By Zhuang Chen
BBC Chinese Service
Nanjing Automobile hopes to take on the world with the revived MG
In its first attempt at vehicle production in 1947, Nanjing Automobile Company (NAC) made a light truck called Yuejin, or "Leap Forward".
Sixty years on, NAC has rolled out its first MG sports car and saloon.
China's media is hailing the Nanjing MG as the mark of a new era for the Chinese car industry.
It is the first international brand to be owned by a Chinese carmaker.
Yet for NAC, how to cash in on such a "leap forward" remains a question.
The number of car owners in China is rising by 10 million a year.
The burgeoning China market has witnessed fierce competition among foreign and local companies. As a result, many lower-end models have been squeezed out of the market.
Priced between 180,000 and 400,000 yuan (£11,800 and £26,300), the Nanjing MG7 saloon and MG-TF sports car target China's fast-growing and wealthy elite.
"In terms of brand and technology, our MG-TF sports car is unparalleled in the Chinese market," Nanjing MG general manager Zhang Xin told the BBC. "It will usher in a new era for sports cars in China."
But even at the higher end of the market, Nanjing MG faces a challenge from China's largest auto maker, Shanghai Auto (SAIC).
In July 2005, SAIC bought the rights to MG Rover group's Rover 75 and Rover 25 cars.
In February, SAIC launched a carbon copy of the Rover 75 saloon - the Roewe - a name which in Chinese even sounds like Rover.
The price tag is around £15,000 to £18,000, pitting it right against Nanjing MG.
Both Nanjing MG and SAIC emphasise the British pedigree of their products.
The MG turns out to be "modern gentleman" in the Nanjing version, while Roewe's slogans are "classic British car" and "gentleman racer".
After their bidding clash in 2005, MG Rover's two Chinese buyers are on the way for a market showdown.
Nanjing is trading on MG's pedigree
NAC's new MG and its production at Longbridge in the UK heralds new thinking in China's efforts to shine on the international stage.
During the annual session of the National People's Congress in Beijing earlier this month, NAC chairman Wang Haoliang proposed a "third way" for the Chinese car industry.
"After years of forming joint ventures and promoting self-owned brands, a third development model is emerging," said Mr Wang. "Through capital management, we'll be able to acquire world-renowned brands and key technologies and eventually naturalise them."
He said the collapse of MG Rover was due to "British conservatism", after failing to shift production to developing countries.
But Nanjing MG's Zhang Xin expresses optimism about his company's prospects.

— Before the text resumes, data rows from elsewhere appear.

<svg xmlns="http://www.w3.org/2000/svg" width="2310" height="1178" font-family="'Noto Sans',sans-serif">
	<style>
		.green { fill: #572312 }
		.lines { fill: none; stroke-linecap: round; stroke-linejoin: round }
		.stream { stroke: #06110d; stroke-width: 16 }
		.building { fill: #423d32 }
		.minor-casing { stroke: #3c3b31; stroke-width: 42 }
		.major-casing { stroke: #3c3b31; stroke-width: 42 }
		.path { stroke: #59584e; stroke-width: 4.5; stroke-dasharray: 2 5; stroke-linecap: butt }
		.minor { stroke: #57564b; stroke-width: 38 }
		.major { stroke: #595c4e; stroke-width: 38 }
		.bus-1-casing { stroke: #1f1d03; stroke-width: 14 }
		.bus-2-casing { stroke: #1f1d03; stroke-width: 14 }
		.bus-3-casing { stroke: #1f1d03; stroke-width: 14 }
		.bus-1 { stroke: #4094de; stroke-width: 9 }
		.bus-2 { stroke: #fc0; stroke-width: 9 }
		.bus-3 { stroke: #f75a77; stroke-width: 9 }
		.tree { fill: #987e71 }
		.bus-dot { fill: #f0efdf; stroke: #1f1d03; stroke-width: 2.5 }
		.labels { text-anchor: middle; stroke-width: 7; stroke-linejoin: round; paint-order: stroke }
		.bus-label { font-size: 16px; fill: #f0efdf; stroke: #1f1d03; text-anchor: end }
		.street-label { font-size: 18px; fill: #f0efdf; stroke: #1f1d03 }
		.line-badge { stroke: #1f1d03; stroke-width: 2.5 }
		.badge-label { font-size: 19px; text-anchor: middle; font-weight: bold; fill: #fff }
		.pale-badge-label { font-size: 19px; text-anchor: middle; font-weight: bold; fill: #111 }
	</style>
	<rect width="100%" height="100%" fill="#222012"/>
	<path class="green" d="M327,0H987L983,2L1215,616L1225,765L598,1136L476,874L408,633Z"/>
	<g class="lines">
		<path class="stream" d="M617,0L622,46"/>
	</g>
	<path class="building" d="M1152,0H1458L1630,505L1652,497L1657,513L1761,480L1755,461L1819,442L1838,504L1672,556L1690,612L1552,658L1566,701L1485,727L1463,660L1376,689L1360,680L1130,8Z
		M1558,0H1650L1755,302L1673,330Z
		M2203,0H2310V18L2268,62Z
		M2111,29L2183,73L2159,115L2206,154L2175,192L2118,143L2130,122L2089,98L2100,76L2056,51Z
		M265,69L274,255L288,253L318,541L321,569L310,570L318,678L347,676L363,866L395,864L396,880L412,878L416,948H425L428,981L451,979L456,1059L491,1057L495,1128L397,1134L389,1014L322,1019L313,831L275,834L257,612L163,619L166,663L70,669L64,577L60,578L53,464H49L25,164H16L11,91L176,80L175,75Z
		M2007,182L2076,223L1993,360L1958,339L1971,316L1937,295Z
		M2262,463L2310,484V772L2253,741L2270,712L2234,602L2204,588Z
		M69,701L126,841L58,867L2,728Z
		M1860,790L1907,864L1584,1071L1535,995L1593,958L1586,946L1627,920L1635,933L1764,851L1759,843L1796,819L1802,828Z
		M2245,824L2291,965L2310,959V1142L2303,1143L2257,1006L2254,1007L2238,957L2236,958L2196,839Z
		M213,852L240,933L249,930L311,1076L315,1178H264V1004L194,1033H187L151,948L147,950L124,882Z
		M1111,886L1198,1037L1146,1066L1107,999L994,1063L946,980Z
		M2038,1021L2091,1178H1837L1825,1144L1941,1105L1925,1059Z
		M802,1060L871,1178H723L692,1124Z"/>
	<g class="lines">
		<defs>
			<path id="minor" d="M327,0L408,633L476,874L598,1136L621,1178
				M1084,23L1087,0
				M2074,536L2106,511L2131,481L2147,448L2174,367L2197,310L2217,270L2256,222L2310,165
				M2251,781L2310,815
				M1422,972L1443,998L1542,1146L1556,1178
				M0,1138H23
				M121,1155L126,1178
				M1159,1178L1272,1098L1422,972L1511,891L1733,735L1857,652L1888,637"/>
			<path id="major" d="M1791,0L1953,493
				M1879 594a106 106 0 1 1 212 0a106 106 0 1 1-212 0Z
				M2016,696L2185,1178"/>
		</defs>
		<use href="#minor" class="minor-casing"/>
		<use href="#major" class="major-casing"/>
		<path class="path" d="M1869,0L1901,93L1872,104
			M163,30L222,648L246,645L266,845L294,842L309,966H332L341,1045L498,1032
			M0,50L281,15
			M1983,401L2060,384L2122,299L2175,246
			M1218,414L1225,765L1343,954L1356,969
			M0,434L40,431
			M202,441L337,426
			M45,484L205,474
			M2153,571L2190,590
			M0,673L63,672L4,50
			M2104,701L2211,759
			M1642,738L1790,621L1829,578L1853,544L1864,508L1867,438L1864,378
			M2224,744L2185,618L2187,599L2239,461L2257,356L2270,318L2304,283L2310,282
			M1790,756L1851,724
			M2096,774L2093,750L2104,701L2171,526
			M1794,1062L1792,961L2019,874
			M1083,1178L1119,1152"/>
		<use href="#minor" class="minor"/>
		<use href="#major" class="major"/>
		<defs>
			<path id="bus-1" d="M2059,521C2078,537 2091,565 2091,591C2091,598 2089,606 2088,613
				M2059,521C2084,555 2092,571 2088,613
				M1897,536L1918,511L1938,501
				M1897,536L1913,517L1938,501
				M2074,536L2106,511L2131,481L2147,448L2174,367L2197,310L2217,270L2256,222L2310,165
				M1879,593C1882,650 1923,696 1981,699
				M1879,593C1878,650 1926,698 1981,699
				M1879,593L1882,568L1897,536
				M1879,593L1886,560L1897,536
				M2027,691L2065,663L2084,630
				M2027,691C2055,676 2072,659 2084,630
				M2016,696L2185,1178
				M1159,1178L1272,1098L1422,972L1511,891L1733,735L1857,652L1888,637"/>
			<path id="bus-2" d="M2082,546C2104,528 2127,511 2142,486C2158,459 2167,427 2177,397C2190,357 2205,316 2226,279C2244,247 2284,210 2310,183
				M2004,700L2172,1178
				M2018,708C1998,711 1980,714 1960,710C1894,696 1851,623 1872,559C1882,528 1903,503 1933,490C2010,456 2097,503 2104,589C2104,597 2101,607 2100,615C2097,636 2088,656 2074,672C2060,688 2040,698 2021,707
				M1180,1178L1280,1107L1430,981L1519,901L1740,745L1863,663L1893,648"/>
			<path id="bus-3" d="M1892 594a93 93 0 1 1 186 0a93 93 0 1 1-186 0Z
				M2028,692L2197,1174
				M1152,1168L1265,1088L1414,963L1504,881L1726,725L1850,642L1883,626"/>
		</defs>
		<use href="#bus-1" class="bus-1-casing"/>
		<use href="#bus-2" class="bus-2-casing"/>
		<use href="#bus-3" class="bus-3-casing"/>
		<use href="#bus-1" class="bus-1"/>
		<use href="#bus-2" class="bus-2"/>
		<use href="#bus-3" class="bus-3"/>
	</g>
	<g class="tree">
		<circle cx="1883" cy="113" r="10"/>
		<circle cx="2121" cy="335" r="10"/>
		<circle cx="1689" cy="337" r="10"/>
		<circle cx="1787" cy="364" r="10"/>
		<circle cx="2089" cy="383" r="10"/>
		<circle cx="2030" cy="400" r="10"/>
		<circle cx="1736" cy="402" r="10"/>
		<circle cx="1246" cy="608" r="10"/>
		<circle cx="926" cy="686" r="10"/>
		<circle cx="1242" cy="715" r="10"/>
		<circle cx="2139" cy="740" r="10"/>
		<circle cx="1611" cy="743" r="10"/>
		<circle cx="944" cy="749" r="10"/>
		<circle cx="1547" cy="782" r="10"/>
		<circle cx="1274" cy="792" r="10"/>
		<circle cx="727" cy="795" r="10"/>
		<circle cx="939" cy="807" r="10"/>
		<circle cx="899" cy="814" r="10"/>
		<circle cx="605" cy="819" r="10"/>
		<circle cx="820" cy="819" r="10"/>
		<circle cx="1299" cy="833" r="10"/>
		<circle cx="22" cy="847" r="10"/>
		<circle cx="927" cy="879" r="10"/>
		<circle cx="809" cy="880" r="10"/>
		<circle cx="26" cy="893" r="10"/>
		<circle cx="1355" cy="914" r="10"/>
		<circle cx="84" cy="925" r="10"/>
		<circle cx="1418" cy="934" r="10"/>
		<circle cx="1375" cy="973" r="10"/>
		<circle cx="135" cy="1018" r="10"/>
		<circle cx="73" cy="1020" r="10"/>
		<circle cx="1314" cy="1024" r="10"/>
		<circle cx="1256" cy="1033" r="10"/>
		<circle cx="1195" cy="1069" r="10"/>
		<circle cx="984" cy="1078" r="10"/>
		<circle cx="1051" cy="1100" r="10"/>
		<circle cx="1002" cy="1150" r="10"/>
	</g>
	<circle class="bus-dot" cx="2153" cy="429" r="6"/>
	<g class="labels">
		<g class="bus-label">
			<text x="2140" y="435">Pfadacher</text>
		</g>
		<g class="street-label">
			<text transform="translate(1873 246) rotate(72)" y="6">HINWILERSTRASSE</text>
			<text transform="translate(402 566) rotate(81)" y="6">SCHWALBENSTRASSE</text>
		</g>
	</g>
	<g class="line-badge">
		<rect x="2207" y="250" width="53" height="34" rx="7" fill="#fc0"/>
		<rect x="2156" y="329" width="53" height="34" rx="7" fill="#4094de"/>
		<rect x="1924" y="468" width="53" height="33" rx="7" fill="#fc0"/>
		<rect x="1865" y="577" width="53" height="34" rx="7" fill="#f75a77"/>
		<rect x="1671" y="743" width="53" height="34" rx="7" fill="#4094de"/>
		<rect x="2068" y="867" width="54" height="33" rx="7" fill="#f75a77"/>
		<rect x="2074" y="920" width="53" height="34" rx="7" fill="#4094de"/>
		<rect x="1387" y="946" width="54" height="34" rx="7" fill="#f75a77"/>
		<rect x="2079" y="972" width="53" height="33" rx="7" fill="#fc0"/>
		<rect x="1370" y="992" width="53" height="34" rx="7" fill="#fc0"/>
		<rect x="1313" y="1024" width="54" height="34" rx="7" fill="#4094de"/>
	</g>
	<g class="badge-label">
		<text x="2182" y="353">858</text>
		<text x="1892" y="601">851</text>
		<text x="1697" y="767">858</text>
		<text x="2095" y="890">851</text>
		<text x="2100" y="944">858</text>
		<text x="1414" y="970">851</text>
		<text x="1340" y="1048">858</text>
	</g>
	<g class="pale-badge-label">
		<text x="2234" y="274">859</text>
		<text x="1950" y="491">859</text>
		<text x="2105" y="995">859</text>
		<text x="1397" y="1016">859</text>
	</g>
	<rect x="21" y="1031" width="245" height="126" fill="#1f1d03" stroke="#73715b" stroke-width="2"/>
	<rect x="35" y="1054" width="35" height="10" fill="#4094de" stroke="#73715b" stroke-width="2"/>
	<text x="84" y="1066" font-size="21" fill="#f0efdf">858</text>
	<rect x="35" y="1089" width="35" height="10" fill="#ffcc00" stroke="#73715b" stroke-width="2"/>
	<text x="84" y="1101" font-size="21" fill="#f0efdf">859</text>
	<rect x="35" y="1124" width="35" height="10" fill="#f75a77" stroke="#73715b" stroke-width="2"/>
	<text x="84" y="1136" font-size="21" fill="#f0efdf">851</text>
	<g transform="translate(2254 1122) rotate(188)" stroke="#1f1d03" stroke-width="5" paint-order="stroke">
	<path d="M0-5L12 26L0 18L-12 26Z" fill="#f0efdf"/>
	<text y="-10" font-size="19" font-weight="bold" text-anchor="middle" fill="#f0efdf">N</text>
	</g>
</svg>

"Although the Chinese car market is developing rapidly, it lacks a truly British-style saloon. Our MG cars will cater for highly educated consumers with taste," says Mr Zhang.
He is also confident that Nanjing MG will perform well on the world market.
"First, it's a world renowned brand of British origin. Secondly, our product is cost-effective and finally, Chinese workers are very efficient."
Despite high expectations on the Chinese domestic market, Mr Zhang says the priority is the British and European market.
"British people like their own brands, and people in other European countries and the Commonwealth know MG's performance well," he says.
"Nanjing MG will provide them with the same or better driving experience. We will make the best MG cars ever."
However, to make Mr Zhang's leap forward into Europe and elsewhere a reality, NAC will have to succeed where the former MG Rover failed.
Nanjing Automobile bought the MG brand in July 2005
As yet, China's car models are little-known overseas.
Many industry analysts have cast doubt on NAC's ability in reviving MG.
NAC also faces the daunting task of reviving the MG supply chain and dealership across Europe.
Moreover, there are financial concerns.
According to a report by the Shanghai Securities News, NAC's Mr Wang submitted a proposal to China's annual parliamentary session, seeking official help to secure loans of up to 3 billion yuan.
This sparks speculation about NAC's production capabilities in the next several years.
As Mr Zhang himself admits, "every step forward has been very hard", since the purchase of MG and the biggest challenge for NAC is their lack of understanding of international laws and regulations.
As the MGs roll off the production line, NAC will "have to make extra efforts" to succeed, he says.